(Stored data entries)
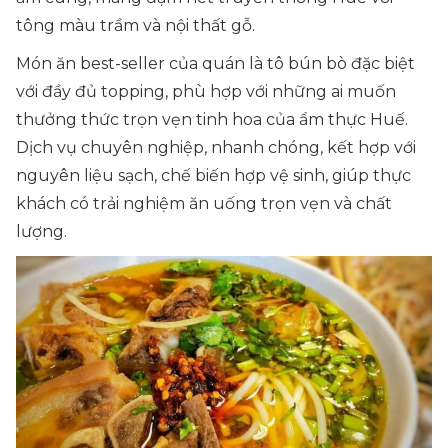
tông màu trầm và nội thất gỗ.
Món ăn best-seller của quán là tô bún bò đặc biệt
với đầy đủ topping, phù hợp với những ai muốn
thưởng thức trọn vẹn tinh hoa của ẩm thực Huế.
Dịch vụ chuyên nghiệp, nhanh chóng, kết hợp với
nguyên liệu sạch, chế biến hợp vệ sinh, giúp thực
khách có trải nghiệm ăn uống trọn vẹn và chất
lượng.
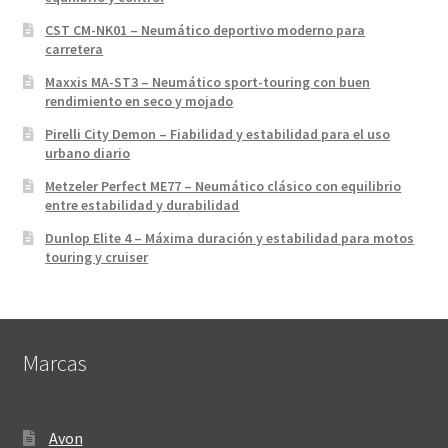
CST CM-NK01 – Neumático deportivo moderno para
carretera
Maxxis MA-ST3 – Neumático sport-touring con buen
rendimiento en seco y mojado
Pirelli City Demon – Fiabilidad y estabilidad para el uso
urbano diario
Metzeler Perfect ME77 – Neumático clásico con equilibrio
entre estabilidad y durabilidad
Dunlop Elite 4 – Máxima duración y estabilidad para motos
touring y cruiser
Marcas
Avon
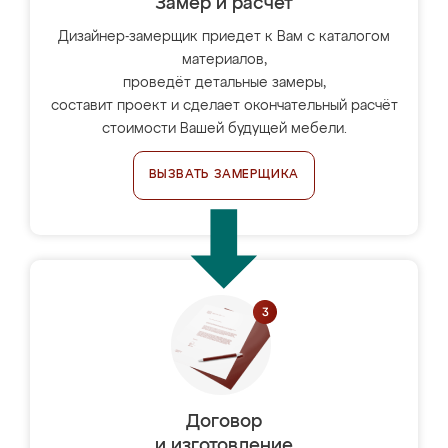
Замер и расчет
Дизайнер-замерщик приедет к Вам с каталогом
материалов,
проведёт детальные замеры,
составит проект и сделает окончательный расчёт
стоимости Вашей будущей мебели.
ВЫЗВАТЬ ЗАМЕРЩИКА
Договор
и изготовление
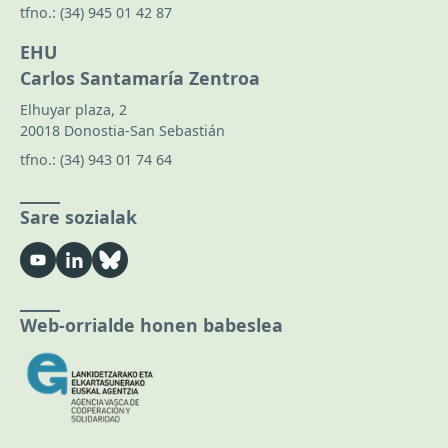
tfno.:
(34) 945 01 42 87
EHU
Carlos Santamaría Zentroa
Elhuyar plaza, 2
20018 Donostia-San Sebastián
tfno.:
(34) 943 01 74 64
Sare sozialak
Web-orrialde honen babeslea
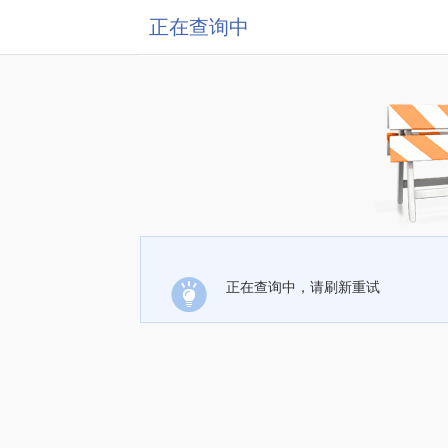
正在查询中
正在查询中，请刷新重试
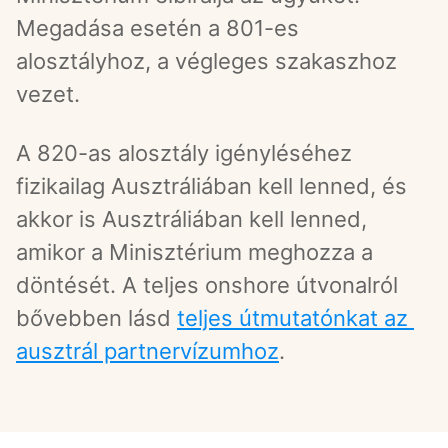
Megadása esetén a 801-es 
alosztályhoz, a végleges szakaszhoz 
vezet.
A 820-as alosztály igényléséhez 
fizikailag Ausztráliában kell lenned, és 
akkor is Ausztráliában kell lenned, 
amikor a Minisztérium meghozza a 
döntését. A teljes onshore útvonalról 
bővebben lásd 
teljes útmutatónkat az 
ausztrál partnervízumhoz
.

_Work request_
Count, in the data above, the lines that hold "para". Return only that count.

_Answer area_
3